- [Written request]: Pull out every line below that contains the word "latitude", copying each one in full.

- [Input rows]:

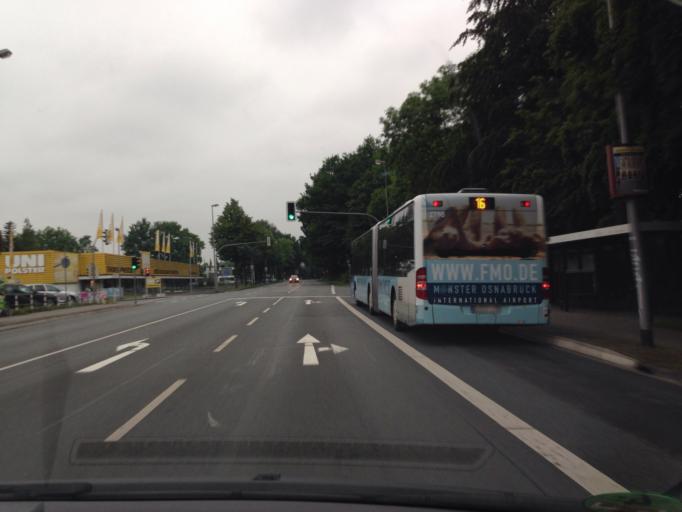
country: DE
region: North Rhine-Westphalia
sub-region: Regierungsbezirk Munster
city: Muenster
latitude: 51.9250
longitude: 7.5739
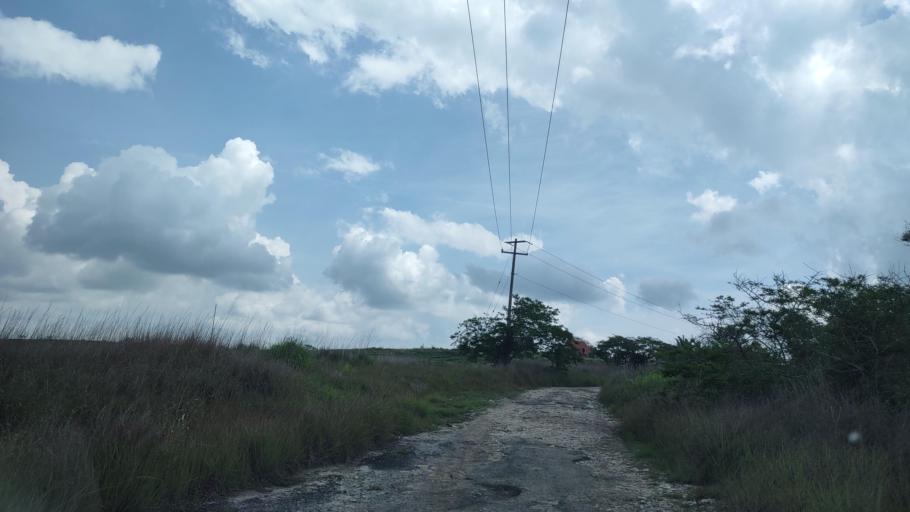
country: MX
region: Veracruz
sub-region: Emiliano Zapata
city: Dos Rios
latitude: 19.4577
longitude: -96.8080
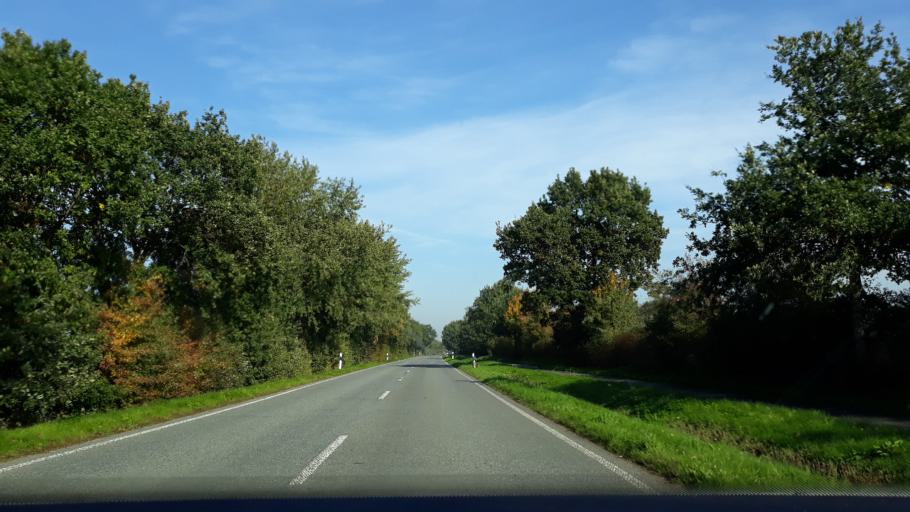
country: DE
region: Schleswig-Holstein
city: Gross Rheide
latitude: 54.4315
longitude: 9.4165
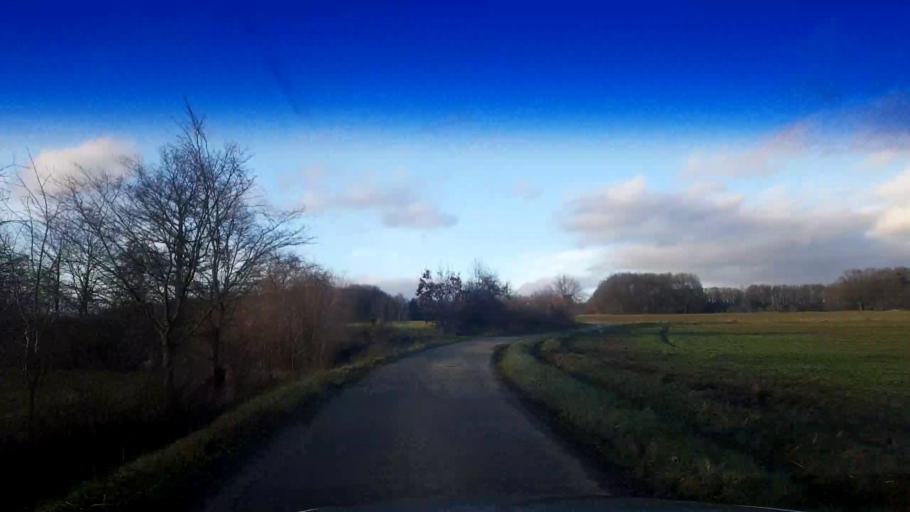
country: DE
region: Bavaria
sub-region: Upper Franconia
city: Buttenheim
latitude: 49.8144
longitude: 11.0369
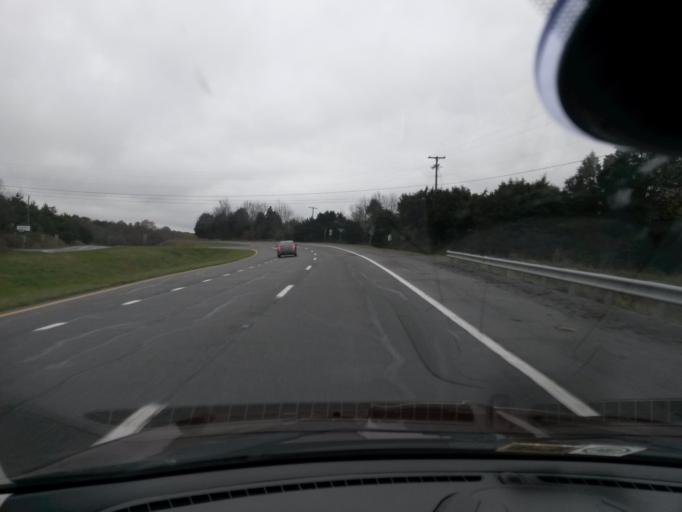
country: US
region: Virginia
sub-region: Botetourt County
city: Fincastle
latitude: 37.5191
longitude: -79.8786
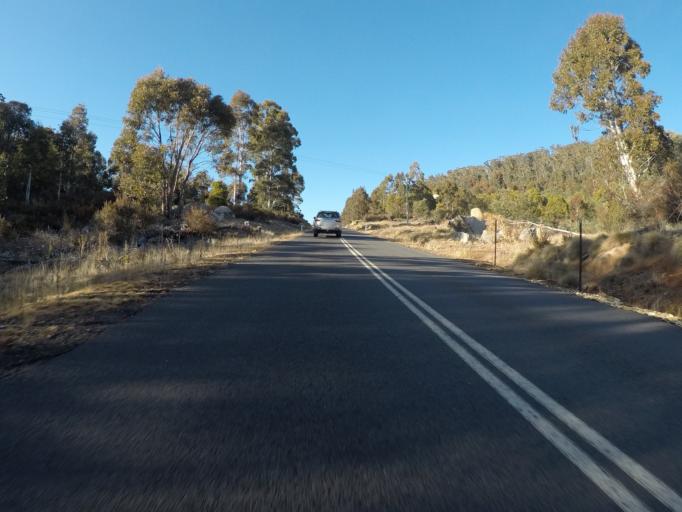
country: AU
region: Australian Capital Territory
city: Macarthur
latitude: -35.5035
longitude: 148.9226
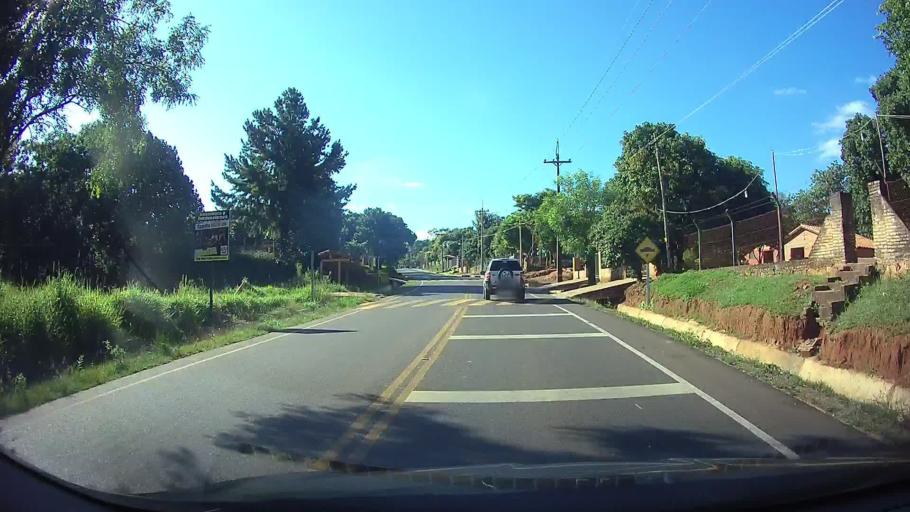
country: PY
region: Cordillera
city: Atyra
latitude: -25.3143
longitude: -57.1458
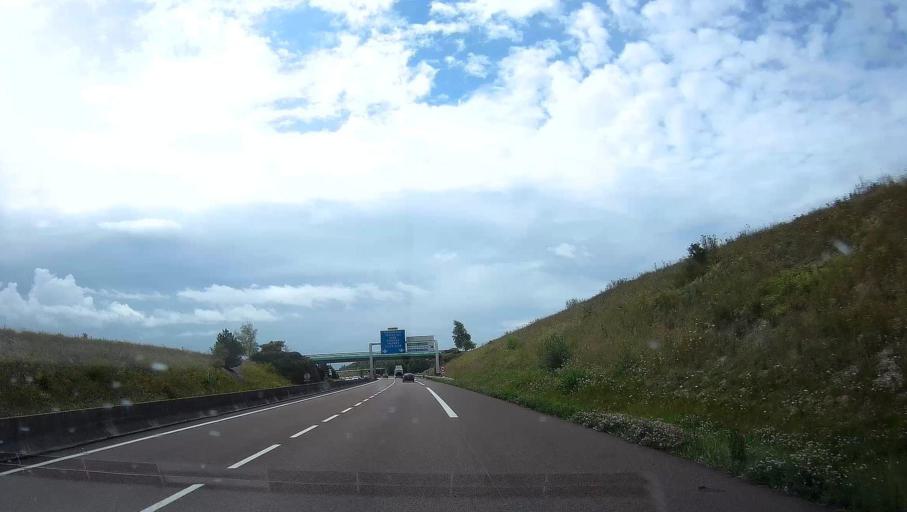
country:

==

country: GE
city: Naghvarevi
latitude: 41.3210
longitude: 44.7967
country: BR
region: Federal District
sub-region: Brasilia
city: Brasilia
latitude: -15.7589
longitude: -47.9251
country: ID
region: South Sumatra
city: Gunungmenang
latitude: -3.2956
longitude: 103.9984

- [Result for this task]:
latitude: 51.9250
latitude: 19.4577
latitude: 54.4315
latitude: 49.8144
latitude: 37.5191
latitude: -35.5035
latitude: -25.3143
latitude: 41.3210
latitude: -15.7589
latitude: -3.2956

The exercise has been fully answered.